Bangladesh revolution sparks new hopes among Rohingya

By AFP
September 27, 2024
Rohingya refugees seen behind a barbed wire. — AFP/file
Rohingya refugees seen behind a barbed wire. — AFP/file 

COX’S BAZAR, Bangladesh: Rohingya refugee Shonjida has endured years of boredom, misery and violence in Bangladesh -- but last month´s overthrow of autocratic ex-premier Sheikh Hasina has given her fresh hope for the future.

Around a million members of the stateless and persecuted Muslim minority live in a sprawling patchwork of Bangladeshi relief camps after fleeing violence in their homeland next door in Myanmar.

Hasina was lauded by the international community in 2017 for opening the borders to around 750,000 Rohingya who fled a Myanmar military crackdown that is now the subject of a UN genocide investigation.

But the years since have seen rampant malnutrition and regular gun battles in the camps, whose inhabitants hope that Hasina´s ouster will bring renewed attention to their plight.

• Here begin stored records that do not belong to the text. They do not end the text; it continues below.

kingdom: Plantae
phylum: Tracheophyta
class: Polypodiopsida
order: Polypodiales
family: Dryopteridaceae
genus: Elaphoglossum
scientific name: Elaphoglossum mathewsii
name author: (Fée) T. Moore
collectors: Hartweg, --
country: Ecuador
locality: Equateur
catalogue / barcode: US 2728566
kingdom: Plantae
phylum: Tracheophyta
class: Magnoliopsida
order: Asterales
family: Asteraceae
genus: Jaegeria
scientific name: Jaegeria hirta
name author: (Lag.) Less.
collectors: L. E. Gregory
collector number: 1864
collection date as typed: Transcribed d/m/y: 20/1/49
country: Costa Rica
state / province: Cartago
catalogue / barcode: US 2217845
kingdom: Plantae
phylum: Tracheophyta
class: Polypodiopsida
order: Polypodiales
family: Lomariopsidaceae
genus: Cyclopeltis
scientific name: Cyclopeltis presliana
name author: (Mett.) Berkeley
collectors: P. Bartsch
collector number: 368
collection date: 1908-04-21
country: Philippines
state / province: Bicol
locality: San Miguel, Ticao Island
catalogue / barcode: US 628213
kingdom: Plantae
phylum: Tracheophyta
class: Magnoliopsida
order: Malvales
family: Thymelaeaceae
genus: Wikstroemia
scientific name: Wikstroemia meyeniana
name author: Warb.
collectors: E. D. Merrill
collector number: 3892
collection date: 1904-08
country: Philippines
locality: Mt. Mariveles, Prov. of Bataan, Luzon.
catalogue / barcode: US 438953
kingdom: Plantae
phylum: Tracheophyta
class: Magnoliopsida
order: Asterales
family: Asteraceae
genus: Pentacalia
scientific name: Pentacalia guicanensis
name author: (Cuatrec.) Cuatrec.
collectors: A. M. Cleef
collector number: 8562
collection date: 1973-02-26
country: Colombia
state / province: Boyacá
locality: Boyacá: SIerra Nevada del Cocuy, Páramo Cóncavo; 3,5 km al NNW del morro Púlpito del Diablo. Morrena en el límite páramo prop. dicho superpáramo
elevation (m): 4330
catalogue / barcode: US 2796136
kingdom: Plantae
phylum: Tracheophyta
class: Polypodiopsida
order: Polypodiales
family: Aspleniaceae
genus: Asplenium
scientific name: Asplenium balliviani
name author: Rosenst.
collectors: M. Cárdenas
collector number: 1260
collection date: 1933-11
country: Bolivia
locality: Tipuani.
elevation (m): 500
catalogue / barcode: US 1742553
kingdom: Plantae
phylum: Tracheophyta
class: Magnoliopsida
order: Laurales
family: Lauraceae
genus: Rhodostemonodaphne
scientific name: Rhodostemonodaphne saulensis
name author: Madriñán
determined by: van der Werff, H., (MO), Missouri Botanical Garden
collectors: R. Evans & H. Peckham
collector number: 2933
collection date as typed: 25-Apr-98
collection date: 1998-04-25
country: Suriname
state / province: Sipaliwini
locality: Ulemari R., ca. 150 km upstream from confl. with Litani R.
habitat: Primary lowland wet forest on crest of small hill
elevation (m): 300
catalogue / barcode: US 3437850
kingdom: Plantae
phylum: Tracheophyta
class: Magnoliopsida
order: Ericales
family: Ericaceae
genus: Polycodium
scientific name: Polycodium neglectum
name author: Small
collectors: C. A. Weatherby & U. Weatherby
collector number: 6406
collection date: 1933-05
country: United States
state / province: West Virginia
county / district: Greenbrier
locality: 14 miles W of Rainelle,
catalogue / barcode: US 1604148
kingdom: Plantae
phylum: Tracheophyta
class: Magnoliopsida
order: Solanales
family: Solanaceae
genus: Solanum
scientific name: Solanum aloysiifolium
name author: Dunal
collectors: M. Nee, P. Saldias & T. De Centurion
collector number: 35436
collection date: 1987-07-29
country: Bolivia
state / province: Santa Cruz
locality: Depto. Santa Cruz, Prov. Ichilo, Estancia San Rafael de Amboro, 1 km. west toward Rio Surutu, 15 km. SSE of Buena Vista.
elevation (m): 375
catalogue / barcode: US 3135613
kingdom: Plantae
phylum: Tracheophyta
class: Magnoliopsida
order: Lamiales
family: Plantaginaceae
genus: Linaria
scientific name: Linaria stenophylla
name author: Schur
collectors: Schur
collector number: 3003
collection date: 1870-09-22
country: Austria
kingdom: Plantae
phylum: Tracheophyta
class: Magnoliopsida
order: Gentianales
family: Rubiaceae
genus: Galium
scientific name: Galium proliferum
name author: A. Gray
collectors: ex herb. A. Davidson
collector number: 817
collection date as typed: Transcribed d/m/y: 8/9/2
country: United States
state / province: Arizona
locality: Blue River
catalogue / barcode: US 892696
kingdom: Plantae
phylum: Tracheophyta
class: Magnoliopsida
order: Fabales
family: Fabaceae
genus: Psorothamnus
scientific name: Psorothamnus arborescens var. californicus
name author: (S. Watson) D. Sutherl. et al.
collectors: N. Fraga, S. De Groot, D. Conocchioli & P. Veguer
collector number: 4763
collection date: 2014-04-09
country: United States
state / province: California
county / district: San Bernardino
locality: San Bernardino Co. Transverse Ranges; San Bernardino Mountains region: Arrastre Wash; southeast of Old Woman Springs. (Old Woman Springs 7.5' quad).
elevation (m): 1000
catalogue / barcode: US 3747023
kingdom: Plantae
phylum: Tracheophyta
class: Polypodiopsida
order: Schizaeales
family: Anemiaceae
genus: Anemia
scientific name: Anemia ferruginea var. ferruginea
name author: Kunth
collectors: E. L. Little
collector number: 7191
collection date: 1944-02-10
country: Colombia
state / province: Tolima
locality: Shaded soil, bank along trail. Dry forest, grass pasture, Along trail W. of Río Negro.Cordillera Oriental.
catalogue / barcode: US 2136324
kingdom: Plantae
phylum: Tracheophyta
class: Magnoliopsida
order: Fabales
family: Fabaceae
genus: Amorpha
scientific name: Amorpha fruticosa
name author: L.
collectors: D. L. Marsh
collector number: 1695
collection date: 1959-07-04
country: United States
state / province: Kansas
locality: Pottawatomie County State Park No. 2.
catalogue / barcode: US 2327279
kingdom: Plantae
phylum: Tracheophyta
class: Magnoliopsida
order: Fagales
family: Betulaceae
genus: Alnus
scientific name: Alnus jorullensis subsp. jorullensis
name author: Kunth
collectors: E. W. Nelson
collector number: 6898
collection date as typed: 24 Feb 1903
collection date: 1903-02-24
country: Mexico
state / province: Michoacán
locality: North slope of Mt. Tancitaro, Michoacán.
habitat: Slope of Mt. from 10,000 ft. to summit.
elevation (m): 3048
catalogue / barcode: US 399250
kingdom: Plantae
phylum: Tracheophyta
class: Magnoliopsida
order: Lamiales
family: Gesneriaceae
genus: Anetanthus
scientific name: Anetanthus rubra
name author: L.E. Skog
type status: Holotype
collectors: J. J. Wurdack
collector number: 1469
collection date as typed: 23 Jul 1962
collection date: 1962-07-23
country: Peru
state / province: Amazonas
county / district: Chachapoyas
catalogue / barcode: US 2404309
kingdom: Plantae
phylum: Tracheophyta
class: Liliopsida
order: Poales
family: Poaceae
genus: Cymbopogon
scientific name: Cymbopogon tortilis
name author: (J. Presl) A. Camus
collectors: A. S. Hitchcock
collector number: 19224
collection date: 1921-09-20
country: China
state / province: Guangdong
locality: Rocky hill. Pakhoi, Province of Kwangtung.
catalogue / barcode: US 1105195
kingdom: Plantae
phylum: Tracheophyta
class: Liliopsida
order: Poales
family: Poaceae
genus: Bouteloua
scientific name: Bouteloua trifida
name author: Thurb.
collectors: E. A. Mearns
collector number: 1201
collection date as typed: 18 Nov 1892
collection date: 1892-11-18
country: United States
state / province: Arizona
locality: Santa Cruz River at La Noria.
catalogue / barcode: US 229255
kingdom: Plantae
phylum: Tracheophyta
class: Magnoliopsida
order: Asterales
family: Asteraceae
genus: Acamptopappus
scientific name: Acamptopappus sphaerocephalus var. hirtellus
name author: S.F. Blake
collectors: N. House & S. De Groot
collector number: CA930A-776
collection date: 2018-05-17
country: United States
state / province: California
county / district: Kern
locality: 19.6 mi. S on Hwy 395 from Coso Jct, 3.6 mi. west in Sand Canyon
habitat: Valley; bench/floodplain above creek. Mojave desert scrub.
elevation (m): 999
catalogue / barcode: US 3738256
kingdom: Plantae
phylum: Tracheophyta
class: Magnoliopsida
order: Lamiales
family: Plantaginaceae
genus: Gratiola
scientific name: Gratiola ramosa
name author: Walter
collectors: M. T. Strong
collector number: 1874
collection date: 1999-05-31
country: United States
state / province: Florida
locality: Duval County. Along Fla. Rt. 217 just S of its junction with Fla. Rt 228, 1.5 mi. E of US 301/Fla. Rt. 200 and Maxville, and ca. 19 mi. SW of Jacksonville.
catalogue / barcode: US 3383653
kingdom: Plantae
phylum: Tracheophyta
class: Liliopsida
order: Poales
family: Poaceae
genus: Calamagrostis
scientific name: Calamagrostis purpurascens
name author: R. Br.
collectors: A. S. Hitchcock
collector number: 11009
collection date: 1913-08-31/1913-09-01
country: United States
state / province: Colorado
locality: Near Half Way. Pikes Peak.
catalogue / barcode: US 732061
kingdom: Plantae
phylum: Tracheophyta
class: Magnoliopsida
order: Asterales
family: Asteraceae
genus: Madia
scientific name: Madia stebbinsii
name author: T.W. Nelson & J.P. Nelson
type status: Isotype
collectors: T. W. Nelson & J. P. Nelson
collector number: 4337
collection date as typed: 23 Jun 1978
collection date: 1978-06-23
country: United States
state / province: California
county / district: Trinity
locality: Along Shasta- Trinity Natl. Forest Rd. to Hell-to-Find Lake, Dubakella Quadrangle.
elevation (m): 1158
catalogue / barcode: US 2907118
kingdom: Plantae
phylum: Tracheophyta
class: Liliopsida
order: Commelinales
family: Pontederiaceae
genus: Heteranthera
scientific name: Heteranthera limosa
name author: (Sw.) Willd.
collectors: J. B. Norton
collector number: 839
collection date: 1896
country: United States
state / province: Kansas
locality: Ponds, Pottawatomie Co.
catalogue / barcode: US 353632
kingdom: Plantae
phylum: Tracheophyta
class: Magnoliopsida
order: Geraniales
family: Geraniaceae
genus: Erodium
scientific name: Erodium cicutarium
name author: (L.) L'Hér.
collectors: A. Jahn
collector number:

“We and our children live in fear at night because of the shootings,” 42-year-old Shonjida, who goes by one name, told AFP.

Shonjida teaches at one of a few informal learning centres established for school-aged children in her camp, giving her an unsettling insight into the manifold problems facing her community.

The centres are able to cater to only a fraction of the camp´s families, whose status as refugees shuts them out of Bangladeshi schools, universities and the local job market.

Many of her students are undernourished because declining international aid has forced successive ration cuts.

And they are terrified by the sound of rival militant groups battling for control of the camps, with more than 60 refugees killed in clashes so far this year, according to local media reports.

“We want peace and no more gunfire. We want our children to not be scared anymore,” Shonjida said.

“Now that the new government is in power, we hope it will give us peace, support, food and safety.”

Hasina was toppled last month in a student-led uprising that forced her to flee into exile in neighbouring India, moments before thousands of people stormed her palace in the capital Dhaka.

The revolution brought down the curtain on a 15-year rule marred by extrajudicial killings of her opponents, press restrictions and crackdowns on civil society.